Marzinkewitsch merkt an:

“Hier erwartet die USA eine Sackgasse in rechtlicher und infrastruktureller Hinsicht. Jedes Land, das ein solches Kraftwerk erwerben möchte, muss zunächst seine gesetzlichen Bestimmungen mit den Anforderungen des Atomwaffensperrvertrags in Einklang bringen. Das erfordert unter anderem die Einrichtung einer nationalen Aufsichtsbehörde, eines Lizenzierungssystems und eines physischen Sicherheitskonzepts für die kerntechnische Anlage vom Nullpunkt an. Die Frage ist: Wer übernimmt die Gewährleistung der Sicherheit? Entweder man errichtet weltweit eigene Sicherheitskontrollen oder man trifft Vereinbarungen mit den lokalen Streitkräften – beides erfordert jedoch eine neue Runde von Abstimmungen mit der IAEA.”

Als Beispiel führte der Experte die Erfahrungen Weißrusslands an:

“Dieses Land, das bereits über eine bestehende nukleare Infrastruktur verfügt, hat mehr als vier Jahre allein dafür benötigt, seine Gesetze ‘auf Vordermann zu bringen’, Garantien zu unterzeichnen und alle Schritte vom Parlament genehmigen zu lassen.”

Marzinkewitsch sagt:

“In Bangladesch, das über ein Institut für Kernphysik und eine entsprechende Behörde verfügt, verzögerte sich der Bau um fünf Jahre aufgrund derselben regulatorischen Anforderungen. Was aber, wenn ein Land ganz am Anfang steht? Und wenn es sich zudem um eine schwimmende Kernkraftanlage handelt? Das würde Jahre und Jahre in Anspruch nehmen.”

Das Problem der nuklearen Entsorgung

Die größte Hürde für die Amerikaner ist jedoch die Frage der Entsorgung des abgebrannten Kernbrennstoffs.

Der Experte stellt die Frage:

“In den USA gilt seit den 1970er Jahren ein Gesetz, das diesen Brennstoff mit hoch radioaktiven Abfällen gleichsetzt. Die Einfuhr solcher Abfälle in die USA ist verboten. Auch die Wiederaufbereitung im Land ist nicht möglich – diese Technologie wurde seit Jahrzehnten nicht weiterentwickelt. Was soll der Erwerber eines schwimmenden Kernkraftwerks mit dem abgebrannten Brennstoff tun? Ja, es ist zwar möglich, ein Abfallgebäude mit einer Kapazität für 50 Jahre zu errichten, aber wie geht es danach weiter? Denn in 50 Jahren muss ein Land, das ursprünglich lediglich Strom für Kühlschränke mit Bananen beziehen wollte, die Technologie zur Wiederaufbereitung von Atommüll von Grund auf neu erlernen. Ist es dazu bereit?”

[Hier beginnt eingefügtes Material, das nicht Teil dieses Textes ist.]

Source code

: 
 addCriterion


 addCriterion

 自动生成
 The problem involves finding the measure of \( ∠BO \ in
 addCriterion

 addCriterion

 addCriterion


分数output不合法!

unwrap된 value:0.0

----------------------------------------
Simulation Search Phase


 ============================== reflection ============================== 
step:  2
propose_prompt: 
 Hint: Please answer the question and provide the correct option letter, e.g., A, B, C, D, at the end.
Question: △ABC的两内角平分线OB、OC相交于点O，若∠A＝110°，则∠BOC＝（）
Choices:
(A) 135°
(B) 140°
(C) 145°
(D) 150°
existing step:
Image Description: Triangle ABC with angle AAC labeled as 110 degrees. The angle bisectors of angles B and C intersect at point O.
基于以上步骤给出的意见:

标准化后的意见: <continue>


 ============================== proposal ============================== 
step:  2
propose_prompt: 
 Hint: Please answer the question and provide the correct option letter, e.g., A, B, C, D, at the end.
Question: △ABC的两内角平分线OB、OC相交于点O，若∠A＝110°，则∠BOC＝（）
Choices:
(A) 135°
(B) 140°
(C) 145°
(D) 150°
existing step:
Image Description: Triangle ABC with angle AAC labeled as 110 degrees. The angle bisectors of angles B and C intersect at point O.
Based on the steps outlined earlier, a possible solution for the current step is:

Russland hingegen, so bemerkt er, biete einen Komplettservice an. Man liefere ein schwimmendes Kernkraftwerk, und die abgebrannten Brennelemente würden zur Wiederaufbereitung abgeholt.

Der Experte meint:

“Das gehört zum Servicepaket dazu. Weltweit gibt es nur zwei Anlagen, die solchen Brennstoff tatsächlich wiederaufbereiten können: in Frankreich und in Russland. Die Briten haben ihre Anlage geschlossen. China hat zwar versucht, seine erste Anlage in Betrieb zu nehmen, konnte dies jedoch nicht realisieren – es sind zusätzliche Investitionen erforderlich.”

Derzeit verfügen die USA weder über einen Serienreaktor noch über die Erfahrung und die Rechtsgrundlage, um abgebrannten Brennstoff bei ihren Kunden abzuholen.

Marzinkewitsch fasst zusammen:

“In Russland sind bereits mehr als ein Dutzend Reaktoren auf Eisbrechern im Einsatz und einige weitere befinden sich im Bau. Das schwimmende Heizkernkraftwerk ‘Akademik Lomonossow’ operiert erfolgreich in Pewek. Hinzu kommt die Unterstützung durch eine Armee von Juristen, die wissen, wie man die Gesetzgebung jedes Landes an ein Nuklearprojekt anpasst. Zunächst sollten die Amerikaner also wenigstens einen modernen bodengestützten Reaktor planmäßig und im Rahmen des Budgets bauen – im gesamten 21. Jahrhundert haben sie insgesamt nur drei davon, und zwar mit Kostenüberschreitungen. Erst danach sollten sie schwimmende Flotten entwerfen. Derzeit sieht es eher nach dem Versuch aus, über den eigenen Schatten zu springen, ohne über die erforderlichen Kompetenzen zu verfügen.”

Übersetzt aus dem Russischen. Der Artikel ist am 4. April 2026 zuerst auf der Homepage der Zeitung “Wsgliad” erschienen.